At the next table over four people have met to share their religious histories. They pray publicly and earnestly and courageously before lunch. They converse and the biographical fragments drift over to us, threaded with affectations of speech and precise articulations. There are dry, memorized liturgies of personal epiphanies, regurgitated as easily as an eye blinks.

Usually I’d leave them to their paths; leave them to their journey and recall myself to this place at a table in the sun where I sit with two great souls. But today is different.

It is like a snake has entered the garden. My hackles rise as the too-loud conversation, on display, proceeds. In their conversation “I” reigns. It is the single word most often spoken. God has been retrospectively inserted into their histories like an all-purpose, all-explanatory footnote. Each story is egocentric, varnished to a faux-theocentric shine. Their tightly circumscribed consciousness radiates patterns. These are not the soaring, singing, crystalline perfections of Hazel’s life. The lodestone is unknown; their needles spin aimlessly within the local. Separation prevails. Ego and Deus, unreconciled.

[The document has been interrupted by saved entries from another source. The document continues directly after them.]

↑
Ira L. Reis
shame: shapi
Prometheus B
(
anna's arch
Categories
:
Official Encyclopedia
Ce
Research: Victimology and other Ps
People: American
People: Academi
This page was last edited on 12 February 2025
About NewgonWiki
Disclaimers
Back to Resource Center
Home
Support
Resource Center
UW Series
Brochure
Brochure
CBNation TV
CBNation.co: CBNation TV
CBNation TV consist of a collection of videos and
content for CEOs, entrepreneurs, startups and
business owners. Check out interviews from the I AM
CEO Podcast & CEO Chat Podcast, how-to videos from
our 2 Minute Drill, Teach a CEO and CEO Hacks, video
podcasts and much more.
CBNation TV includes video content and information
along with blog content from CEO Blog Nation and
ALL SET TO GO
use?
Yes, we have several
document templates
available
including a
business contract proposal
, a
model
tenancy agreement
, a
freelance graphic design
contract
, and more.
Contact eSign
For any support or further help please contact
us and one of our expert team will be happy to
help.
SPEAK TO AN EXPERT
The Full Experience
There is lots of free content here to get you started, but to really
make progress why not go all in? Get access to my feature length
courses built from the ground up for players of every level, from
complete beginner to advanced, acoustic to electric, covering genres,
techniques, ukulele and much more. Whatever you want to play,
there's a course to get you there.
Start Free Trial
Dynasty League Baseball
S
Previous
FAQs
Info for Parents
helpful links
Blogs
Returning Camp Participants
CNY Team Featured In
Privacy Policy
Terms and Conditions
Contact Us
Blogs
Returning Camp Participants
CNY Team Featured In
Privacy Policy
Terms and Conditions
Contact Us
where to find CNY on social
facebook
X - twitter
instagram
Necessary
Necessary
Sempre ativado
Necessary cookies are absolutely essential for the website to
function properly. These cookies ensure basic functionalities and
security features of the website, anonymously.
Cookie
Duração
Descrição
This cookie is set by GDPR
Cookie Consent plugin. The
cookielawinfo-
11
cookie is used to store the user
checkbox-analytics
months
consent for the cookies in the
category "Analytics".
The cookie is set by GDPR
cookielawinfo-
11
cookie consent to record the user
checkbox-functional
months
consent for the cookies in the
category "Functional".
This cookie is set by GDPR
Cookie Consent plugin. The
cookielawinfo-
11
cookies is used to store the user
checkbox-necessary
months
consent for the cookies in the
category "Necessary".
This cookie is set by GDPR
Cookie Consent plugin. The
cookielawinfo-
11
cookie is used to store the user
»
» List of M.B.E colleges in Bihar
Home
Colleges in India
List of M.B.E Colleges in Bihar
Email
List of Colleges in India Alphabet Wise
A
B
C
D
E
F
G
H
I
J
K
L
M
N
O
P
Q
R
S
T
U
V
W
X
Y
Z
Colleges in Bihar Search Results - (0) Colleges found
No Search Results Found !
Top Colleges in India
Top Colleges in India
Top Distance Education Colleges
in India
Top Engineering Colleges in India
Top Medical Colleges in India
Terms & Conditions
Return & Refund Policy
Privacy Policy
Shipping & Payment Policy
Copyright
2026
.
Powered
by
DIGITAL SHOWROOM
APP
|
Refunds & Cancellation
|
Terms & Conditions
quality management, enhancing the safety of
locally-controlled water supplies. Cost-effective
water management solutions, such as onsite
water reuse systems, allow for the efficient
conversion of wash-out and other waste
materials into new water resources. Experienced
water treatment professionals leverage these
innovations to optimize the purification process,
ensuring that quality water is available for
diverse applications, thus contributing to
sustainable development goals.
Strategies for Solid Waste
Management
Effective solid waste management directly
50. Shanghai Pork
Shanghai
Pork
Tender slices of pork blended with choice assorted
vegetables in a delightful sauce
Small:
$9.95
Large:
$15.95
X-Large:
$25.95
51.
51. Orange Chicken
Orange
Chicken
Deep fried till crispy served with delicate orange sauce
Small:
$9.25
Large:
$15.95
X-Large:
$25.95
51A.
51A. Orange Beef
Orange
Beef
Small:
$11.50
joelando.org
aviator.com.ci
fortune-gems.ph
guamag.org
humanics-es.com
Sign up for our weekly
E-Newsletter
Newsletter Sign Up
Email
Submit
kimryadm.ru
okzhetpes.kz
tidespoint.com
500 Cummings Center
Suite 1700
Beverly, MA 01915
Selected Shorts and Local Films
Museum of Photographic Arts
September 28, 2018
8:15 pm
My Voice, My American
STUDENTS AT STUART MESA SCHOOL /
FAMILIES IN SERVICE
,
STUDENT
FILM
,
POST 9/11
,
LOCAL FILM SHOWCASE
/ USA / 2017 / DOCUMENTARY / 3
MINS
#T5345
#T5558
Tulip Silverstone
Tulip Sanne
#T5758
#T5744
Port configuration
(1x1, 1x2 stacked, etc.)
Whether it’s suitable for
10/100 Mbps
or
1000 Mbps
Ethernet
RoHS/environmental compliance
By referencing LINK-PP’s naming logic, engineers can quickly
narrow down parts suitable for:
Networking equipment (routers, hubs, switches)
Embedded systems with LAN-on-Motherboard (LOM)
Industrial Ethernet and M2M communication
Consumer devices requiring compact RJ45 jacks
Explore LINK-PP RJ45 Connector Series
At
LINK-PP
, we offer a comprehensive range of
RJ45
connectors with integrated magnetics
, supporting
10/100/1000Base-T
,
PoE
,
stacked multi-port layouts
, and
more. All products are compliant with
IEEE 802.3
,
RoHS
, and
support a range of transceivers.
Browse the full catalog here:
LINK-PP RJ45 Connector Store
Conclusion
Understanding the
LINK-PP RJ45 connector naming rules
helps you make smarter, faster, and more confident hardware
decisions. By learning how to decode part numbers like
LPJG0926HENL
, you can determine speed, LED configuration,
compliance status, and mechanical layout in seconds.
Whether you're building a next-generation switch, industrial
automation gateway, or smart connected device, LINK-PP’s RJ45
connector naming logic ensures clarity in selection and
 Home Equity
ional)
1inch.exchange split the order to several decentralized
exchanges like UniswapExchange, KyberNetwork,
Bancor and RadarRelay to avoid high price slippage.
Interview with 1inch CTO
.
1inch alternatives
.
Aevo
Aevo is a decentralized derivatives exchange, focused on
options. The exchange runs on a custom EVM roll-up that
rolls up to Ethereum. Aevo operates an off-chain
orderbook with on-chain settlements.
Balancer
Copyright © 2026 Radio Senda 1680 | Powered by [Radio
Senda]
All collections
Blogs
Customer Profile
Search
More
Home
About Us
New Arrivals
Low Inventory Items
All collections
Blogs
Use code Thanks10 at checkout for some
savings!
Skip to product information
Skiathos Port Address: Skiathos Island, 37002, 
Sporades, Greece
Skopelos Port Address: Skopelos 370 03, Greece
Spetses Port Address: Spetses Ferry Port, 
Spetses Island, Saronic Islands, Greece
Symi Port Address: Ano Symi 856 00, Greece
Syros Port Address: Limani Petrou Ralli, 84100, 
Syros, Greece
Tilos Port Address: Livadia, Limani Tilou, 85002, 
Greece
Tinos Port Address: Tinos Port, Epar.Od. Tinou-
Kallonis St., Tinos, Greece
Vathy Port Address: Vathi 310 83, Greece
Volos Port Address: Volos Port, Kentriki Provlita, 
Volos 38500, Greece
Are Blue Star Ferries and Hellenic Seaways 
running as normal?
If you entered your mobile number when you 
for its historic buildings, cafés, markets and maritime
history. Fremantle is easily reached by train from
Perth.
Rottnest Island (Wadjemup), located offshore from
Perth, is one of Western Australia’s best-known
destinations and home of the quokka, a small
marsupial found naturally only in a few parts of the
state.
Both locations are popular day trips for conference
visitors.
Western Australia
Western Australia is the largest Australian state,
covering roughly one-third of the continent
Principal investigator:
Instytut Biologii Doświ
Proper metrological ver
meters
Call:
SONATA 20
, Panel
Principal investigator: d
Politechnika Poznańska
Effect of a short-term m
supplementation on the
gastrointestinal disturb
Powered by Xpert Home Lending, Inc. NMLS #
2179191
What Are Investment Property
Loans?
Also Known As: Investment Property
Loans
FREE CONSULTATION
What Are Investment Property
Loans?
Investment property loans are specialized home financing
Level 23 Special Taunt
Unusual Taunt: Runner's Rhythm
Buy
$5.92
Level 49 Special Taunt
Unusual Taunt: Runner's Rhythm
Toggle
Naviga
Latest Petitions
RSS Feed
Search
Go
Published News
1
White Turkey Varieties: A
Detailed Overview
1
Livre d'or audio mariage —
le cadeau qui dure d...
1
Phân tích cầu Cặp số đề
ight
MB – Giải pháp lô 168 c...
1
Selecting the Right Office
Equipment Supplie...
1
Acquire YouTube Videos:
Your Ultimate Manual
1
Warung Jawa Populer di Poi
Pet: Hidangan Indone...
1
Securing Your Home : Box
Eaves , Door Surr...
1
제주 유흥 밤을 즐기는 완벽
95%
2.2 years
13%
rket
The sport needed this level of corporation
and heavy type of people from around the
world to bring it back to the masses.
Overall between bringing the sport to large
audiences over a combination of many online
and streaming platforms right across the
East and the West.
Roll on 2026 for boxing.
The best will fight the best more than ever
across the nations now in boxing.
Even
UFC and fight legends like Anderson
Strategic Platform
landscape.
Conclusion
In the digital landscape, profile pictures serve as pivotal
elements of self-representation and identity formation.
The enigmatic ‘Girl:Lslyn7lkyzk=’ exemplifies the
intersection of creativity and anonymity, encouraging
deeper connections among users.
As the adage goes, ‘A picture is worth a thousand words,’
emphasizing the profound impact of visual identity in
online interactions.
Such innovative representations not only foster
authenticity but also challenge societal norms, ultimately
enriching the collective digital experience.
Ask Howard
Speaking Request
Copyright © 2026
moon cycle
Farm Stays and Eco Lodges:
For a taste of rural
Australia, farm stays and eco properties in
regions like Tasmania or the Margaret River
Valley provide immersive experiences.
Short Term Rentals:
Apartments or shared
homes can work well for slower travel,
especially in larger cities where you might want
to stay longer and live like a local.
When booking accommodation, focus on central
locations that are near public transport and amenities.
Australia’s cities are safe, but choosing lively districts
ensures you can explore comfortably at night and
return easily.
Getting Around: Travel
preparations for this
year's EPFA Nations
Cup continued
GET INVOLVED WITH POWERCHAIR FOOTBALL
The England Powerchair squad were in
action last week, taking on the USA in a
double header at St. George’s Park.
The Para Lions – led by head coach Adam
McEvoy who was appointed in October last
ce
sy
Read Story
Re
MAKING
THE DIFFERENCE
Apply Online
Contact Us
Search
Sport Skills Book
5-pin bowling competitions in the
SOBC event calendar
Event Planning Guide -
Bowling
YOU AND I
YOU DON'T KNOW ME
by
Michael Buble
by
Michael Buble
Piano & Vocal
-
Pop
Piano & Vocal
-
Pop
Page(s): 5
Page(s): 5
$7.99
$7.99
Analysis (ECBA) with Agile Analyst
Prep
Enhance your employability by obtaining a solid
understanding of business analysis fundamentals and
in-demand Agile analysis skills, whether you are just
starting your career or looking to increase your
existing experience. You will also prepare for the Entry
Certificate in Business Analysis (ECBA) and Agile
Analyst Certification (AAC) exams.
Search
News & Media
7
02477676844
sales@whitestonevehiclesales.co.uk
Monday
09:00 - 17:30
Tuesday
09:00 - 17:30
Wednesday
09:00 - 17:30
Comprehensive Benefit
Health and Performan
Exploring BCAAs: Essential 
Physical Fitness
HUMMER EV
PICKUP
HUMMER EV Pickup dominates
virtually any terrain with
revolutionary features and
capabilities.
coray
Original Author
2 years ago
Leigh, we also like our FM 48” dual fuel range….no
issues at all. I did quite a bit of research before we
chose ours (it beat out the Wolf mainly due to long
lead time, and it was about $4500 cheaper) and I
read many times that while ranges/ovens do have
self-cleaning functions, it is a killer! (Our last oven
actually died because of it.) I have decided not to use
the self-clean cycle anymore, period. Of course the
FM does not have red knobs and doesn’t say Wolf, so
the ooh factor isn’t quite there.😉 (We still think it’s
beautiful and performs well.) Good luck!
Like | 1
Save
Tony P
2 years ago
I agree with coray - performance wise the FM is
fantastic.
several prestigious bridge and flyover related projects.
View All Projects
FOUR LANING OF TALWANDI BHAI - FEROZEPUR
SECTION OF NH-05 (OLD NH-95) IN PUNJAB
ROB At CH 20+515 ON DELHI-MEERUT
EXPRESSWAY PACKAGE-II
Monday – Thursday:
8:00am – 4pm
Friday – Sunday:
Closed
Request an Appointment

And I wonder, seeing once again the knowing in Hazel’s eyes: Do we grow into it? Are we born with it? How have we come to be the ones who see and feel and know what others don’t, or can’t, or won’t?

I still wonder about that at times. And when I do, I close my eyes and see Hazel’s eyes, now closed too, looking at the ocean. And then I am at peace.

Sunset at Bandon Beach

Sunset at Bandon Beach

1 Response to Shards of the Mirror

  1. Louis W. says:

    This is a good story. I was wondering – did Hazel remember you after all those years (and hours and seconds)?

    It’s probably not that important. More important is that we should be aware that each interaction with another, be it friend or stranger, is important; and may have more of an influence on one or more lives than we might initially realize.